TEXT

━━━━━━

The core idea is to separate retrieval from generation. Instead of asking the LLM to know your code, you fetch the relevant pieces first and hand them over as context.

Four steps:

Ingest    → chunk source files, compute TF-IDF vectors, save index
Retrieve  → convert question to TF-IDF vector, find top matching chunks
Augment   → build a prompt: "answer only from this context" + chunks + question
Generate  → pipe to LLM, get a grounded answer

The LLM only sees the 4 most relevant chunks per query, not the full codebase.

Ingest

Run once per codebase. The script walks the repo, splits each file into logical chunks — functions, classes, markdown sections — and computes a TF-IDF vector for each.

Chunking is file-type aware:

• .js/.ts: split on function, class, export, and section headers
• .py: split on def, class, and section headers
• .md: split on # headings

Each chunk gets a file path prefix for attribution, and anything under 50 characters is discarded as noise.

Tokenization matters here. The same tokenizer must run at both index time and query time. If they diverge, query tokens won’t match index tokens and retrieval silently breaks. The implementation uses a custom three-step process: camelCase splitting, lowercasing, and suffix stemming ("calculating" → "calculat").

━━━━━━

ASSIGNMENT
Continue the text on retrieval-augmented answers about a codebase from where it stops. The records that follow are separate material, unrelated to the text above.

DATA PROVIDED
━━━━━━

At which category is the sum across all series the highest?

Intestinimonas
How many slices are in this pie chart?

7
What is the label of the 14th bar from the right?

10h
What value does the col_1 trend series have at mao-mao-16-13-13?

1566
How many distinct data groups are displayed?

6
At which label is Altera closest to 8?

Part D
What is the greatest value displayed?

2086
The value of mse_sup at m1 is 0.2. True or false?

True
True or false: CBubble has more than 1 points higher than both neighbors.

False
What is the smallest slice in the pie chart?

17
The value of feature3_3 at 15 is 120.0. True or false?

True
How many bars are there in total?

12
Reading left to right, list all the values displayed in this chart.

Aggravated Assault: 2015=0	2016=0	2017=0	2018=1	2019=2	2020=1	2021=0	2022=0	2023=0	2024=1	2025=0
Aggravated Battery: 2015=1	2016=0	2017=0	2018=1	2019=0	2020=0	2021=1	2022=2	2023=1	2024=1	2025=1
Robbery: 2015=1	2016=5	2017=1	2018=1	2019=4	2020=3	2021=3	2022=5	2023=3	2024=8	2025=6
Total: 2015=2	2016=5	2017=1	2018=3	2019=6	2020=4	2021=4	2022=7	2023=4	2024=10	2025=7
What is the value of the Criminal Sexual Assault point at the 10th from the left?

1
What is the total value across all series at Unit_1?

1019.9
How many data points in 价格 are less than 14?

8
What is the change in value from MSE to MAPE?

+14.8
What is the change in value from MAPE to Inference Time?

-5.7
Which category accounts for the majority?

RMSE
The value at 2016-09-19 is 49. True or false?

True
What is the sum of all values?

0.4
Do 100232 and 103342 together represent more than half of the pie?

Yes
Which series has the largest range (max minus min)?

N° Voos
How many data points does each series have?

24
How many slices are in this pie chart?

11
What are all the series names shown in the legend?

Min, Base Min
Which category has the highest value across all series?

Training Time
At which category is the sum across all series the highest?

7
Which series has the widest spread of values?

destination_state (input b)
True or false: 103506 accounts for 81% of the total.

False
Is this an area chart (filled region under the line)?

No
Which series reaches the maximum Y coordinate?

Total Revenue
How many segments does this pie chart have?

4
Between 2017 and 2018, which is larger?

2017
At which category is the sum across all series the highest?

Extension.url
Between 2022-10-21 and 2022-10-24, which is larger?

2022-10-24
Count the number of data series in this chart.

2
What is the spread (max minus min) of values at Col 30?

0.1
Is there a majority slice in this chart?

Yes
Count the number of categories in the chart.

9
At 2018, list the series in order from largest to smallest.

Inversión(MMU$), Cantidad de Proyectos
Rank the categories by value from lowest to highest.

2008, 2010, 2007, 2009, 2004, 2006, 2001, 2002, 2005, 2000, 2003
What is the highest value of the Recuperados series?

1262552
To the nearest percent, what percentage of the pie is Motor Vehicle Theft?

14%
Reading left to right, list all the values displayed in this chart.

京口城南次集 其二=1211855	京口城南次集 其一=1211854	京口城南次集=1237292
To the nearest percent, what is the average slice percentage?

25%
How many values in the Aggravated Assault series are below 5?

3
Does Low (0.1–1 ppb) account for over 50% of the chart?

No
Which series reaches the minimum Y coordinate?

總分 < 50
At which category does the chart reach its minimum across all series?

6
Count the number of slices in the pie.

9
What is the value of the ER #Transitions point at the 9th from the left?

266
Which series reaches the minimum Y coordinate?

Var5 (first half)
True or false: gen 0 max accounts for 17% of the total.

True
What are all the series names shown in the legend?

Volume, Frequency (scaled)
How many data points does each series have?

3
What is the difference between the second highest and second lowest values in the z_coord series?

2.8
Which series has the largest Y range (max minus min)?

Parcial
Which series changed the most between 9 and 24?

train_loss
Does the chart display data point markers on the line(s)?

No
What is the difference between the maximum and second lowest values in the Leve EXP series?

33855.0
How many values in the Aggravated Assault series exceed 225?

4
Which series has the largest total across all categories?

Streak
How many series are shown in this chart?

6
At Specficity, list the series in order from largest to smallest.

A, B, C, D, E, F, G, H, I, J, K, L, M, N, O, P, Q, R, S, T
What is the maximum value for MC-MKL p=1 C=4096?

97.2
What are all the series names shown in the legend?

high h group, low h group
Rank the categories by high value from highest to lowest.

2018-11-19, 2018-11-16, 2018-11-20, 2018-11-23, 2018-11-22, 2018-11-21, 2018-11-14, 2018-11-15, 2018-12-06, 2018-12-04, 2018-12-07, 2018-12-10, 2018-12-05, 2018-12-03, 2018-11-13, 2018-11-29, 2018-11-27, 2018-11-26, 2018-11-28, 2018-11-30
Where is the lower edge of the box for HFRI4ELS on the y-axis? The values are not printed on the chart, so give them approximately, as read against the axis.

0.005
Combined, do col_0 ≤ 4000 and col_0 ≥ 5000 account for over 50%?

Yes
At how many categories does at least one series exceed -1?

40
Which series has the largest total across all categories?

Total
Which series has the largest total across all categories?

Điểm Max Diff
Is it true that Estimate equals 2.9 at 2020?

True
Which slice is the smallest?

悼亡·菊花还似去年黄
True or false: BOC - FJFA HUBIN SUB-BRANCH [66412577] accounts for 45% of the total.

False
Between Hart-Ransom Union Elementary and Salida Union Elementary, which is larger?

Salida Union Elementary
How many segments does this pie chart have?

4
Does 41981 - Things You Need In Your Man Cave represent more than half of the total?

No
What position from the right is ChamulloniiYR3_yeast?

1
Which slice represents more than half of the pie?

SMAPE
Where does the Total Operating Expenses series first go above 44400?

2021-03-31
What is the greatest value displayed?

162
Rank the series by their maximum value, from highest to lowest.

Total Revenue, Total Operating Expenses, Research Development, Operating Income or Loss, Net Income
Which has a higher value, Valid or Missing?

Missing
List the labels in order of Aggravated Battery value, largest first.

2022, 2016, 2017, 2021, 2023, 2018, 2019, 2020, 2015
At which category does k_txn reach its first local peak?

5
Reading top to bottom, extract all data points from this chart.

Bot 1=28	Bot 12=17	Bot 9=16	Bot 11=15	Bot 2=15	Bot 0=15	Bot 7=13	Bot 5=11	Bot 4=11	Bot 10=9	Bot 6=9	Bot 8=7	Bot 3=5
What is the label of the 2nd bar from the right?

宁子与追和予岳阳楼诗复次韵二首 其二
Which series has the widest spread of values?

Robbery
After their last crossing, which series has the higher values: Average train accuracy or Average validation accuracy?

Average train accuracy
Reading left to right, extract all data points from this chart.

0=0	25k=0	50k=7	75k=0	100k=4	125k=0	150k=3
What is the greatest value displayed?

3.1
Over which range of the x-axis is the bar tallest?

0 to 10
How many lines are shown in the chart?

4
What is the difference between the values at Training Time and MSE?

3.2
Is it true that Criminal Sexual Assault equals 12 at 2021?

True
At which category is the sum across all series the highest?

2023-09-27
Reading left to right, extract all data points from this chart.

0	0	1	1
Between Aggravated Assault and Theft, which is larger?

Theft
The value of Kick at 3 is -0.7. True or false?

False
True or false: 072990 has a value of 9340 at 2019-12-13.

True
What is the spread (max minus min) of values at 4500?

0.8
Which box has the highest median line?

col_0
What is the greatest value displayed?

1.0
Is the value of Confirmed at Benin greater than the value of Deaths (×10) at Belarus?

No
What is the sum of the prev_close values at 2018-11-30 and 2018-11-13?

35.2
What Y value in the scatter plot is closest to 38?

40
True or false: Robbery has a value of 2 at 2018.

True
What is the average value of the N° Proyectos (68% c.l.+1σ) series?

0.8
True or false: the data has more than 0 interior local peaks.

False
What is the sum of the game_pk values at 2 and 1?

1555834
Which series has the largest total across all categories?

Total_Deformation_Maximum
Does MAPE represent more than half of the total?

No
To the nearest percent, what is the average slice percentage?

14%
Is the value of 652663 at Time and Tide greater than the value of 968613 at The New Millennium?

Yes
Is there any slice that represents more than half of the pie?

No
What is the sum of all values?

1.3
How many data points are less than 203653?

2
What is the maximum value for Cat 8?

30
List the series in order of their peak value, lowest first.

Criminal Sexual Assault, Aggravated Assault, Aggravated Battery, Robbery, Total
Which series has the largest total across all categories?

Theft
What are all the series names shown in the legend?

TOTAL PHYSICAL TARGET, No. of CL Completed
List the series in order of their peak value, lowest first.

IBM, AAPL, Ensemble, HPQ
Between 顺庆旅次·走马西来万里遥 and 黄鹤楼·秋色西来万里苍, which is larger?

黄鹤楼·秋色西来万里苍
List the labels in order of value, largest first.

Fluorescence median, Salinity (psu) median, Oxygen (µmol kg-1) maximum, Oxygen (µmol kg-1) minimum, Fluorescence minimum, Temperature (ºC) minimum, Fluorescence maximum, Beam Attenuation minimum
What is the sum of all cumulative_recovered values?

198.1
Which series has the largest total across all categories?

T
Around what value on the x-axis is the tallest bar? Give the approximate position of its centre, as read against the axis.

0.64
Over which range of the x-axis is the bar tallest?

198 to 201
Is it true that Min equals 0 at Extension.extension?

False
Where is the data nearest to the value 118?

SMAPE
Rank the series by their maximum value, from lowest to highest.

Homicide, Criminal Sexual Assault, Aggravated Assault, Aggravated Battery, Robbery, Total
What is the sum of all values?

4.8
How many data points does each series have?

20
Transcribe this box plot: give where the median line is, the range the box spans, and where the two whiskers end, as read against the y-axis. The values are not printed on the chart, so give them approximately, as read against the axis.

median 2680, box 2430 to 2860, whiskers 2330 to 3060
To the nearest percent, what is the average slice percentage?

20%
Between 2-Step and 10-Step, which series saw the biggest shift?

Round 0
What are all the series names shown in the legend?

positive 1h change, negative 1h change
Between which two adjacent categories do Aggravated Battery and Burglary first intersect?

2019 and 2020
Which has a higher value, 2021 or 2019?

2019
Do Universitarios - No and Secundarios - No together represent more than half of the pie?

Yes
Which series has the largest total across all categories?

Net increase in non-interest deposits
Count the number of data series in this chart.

━━━━━━

RESPONSE BOX
TF-IDF scoring:

TF(term)    = count in chunk / total terms in chunk
IDF(term)   = log((N + 1) / (df + 1)) + 1
TF-IDF      = TF × IDF

In the IDF formula, N is the total number of chunks in the index, and df (document frequency) is the number of chunks that contain the term at least once. The + 1 adjustments are smoothing — they prevent division by zero and stop terms that appear in every chunk from collapsing to zero. IDF rewards rare terms: a term in 2 of 200 chunks scores around 5.18; one in 100 chunks scores around 1.67. Common words like “the” or “return” end up with near-zero weight.

After scoring, each chunk’s vector is L2-normalized to unit length. This makes retrieval simpler: cosine similarity between two unit vectors is just their dot product, no square roots needed.

The output is an index.json with every chunk’s text, source path, and TF-IDF vector.

Retrieve

At query time, the question goes through the same tokenizer, gets scored using the IDF table from the index, and is L2-normalized. Then the system scores every chunk with a dot product and returns the top 4.

This is a linear scan — O(N) over all chunks — but it’s entirely in-memory with no network calls. On a 200-chunk index it runs in under a millisecond.

Augment and Generate

The top 4 chunks get joined into a context block. The prompt tells the model to answer only from what’s provided, not from its training data. That’s the grounding part — it’s what prevents hallucinations. Here’s the prompt sent to the LLM:

Answer only using the context below. If you can't find the answer, say so.

CONTEXT:
// File: src/auth/auth.js
function validateToken(payload) { ... }
---
// File: src/middleware/index.js
...

QUESTION: How does token validation work?

This gets piped to claude -p, and the answer comes back grounded in actual source code.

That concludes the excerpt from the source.